Обе видеоленты, единственные доказательства того, что именно М. убил Фрэнни, сгорели в огне, и его уже никогда не накажут, но я верю в карму: дурные люди в конечном счете обречены на страдание — если не в этой жизни, то в следующей. Нельзя безнаказанно творить зло — таков негласный закон вселенной, я верю в это, и хотя М. не будет сидеть в тюрьме, ему выпала судьба, которая для него, пожалуй, хуже смерти: его жизнь в музыке — единственное, что он действительно ценил, — закончена; никогда больше он не будет играть на пианино.

Против меня не выдвинуто никаких обвинений. Окружной прокурор пришел к заключению, что М. был прикован к стене с его согласия, пожар возник случайно, а я действовала столь решительно ради спасения человеческой жизни. М. заявил, что его согласия не было, но доказать ничего не смог: его слова против моего оказалось недостаточно. Обгоревшие остатки комнаты, ножные кандалы и дыба указывали на то, что М. добро вольно участвовал в актах садомазохизма; кроме того, он не смог внятно объяснить окружному прокурору, зачем я подмешала ему в вино снотворное: не мог же он сознаться, что я мстила ему за убийство сестры! Теперь я жду, не выдвинет ли против меня его поверенный гражданский иск.

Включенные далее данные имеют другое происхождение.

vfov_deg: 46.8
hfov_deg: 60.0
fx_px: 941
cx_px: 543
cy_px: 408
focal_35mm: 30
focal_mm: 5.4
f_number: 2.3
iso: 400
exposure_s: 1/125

За убийство Фрэнни никто не наказан, и прошло уже не сколько недель после того, как управление окружного прокурора сняло обвинение с Яна. Я сообщила Джо Харрису о признании М., но, что более важно, Ян сам сумел предъявить алиби. В день убийства Фрэнни он ходил с приятелем в поход в Пустыню одиночества, и хотя его друг не мог точно сказать, когда это было, он потом вспомнил, что во второй половине дня они встретили егеря. Чтобы попасть в Пустыню одиночества, нужно получить разрешение, которого у них не было. К счастью, у егеря память оказалась отменная: он задержал их в первый день, как вышел на работу после отпуска, и поэтому вынес лишь устное предупреждение, а не оформил протокол по всей форме. В суматохе ареста ни Ян, ни его друг не вспомнили про этот инцидент, и если бы егерь о них забыл, то Ян до сих пор сидел бы в тюрьме. Тем не менее, хотя он больше не подозреваемый, его репутация все равно подорвана. Я понимаю, что несу личную ответственность за те страдания, которые ему причинила, и очень хотела бы облегчить его боль.

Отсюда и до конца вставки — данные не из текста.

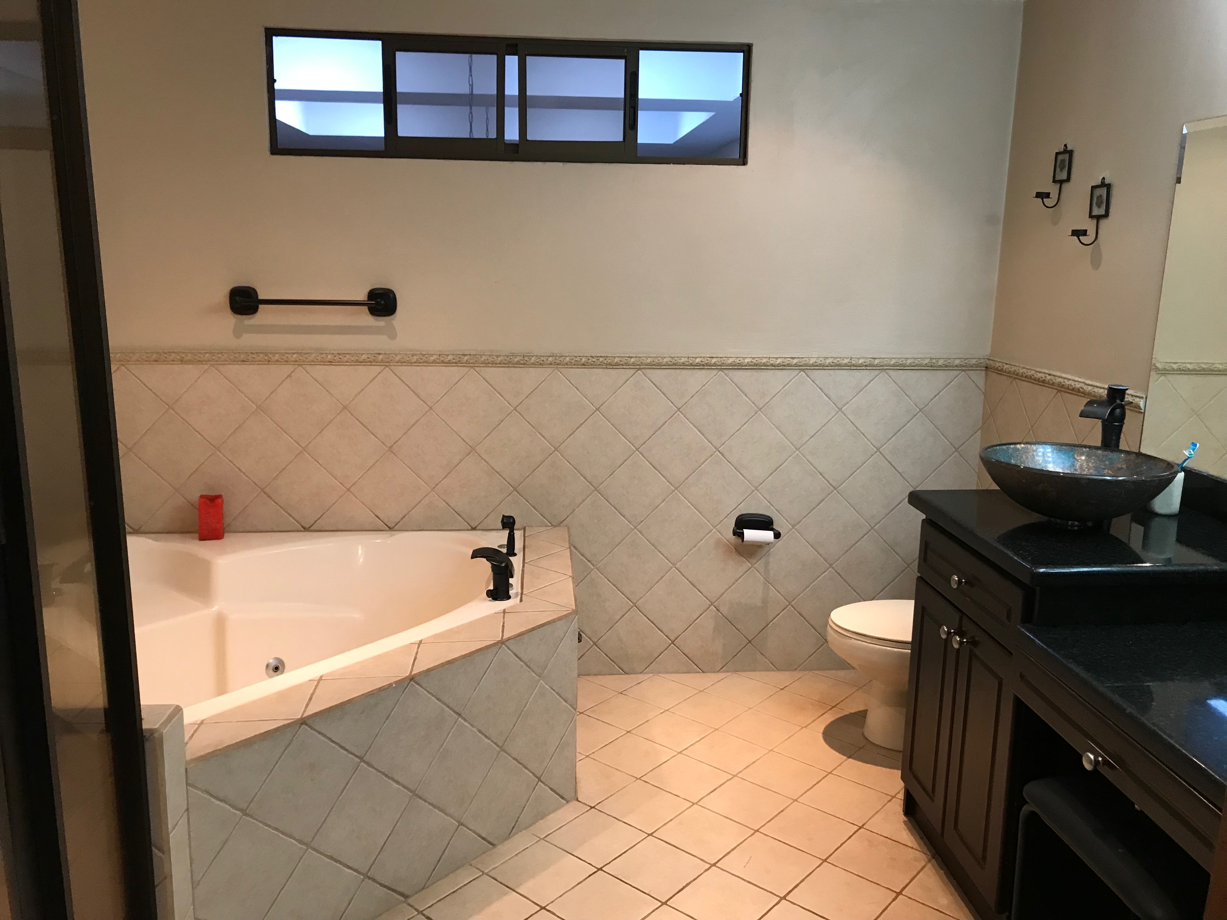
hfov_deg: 63.4
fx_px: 992
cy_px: 460
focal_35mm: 28
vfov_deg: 49.7
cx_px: 614
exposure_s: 1/15
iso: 50
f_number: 1.8
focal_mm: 3.99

Сегодня я сижу за компьютером и дописываю последний раздел истории Фрэнни, которую начинала с намерением ее опубликовать. Мой письменный отчет, о котором М. ничего не знал, должен был стать последним актом возмездия, изобличить его как убийцу Фрэнни; однако со временем моя работа переросла в нечто большее, вобрав в себя воспоминания и размышления о жизни и смерти моей сестры, о нашем посмертном воссоединении.

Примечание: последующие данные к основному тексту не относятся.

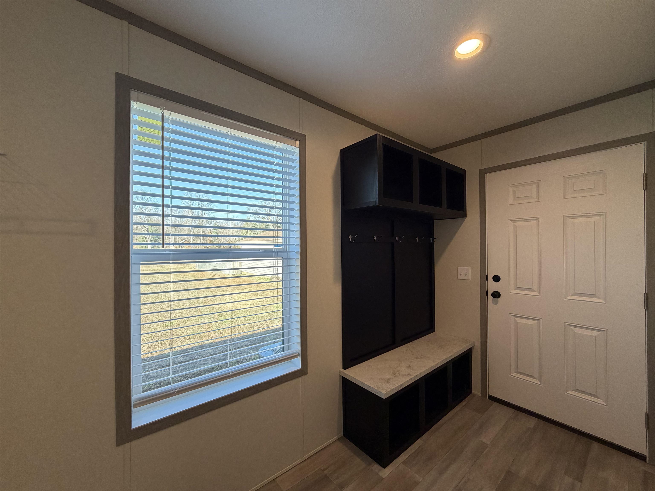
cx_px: 328
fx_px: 265
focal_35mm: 14
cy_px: 246
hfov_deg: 102.1
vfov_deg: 85.7
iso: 80
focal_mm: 2.22
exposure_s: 1/120
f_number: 2.2
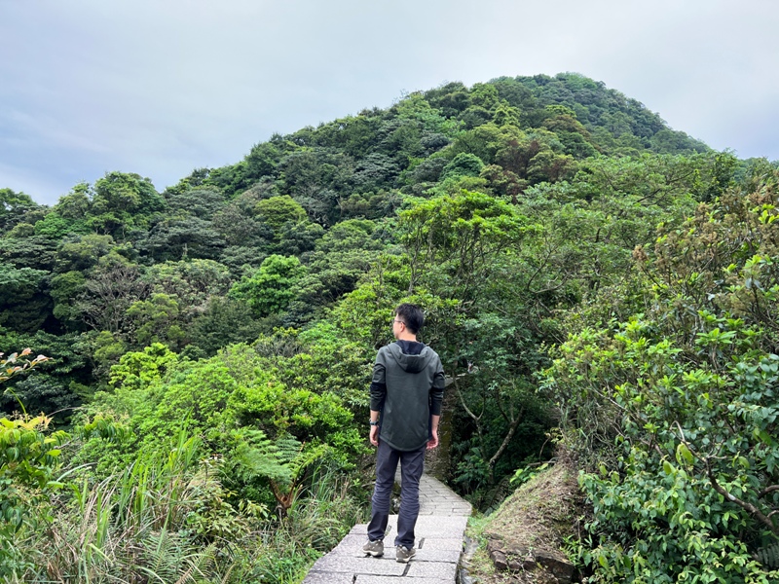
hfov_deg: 67.3
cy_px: 292
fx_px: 585
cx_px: 390
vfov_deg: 53.1
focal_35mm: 26
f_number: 1.5
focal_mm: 5.7
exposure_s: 1/678
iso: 50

Я работаю в течение шести часов, затем делаю перерыв. Из головы у меня не выходит Ян. Мне так много надо ему сказать. Я много раз пыталась вступить с ним в контакт, но он отверг все мои попытки. То, что Ян не хочет иметь со мной ничего общего, конечно, понятно: когда я оставляю сообщения на его автоответчике, он не отвечает на мои звонки, когда пишу ему письма, он на них не реагирует. Я даже просила Мэйзи вмешаться, но Ян ответил, что не желает со мной разговаривать.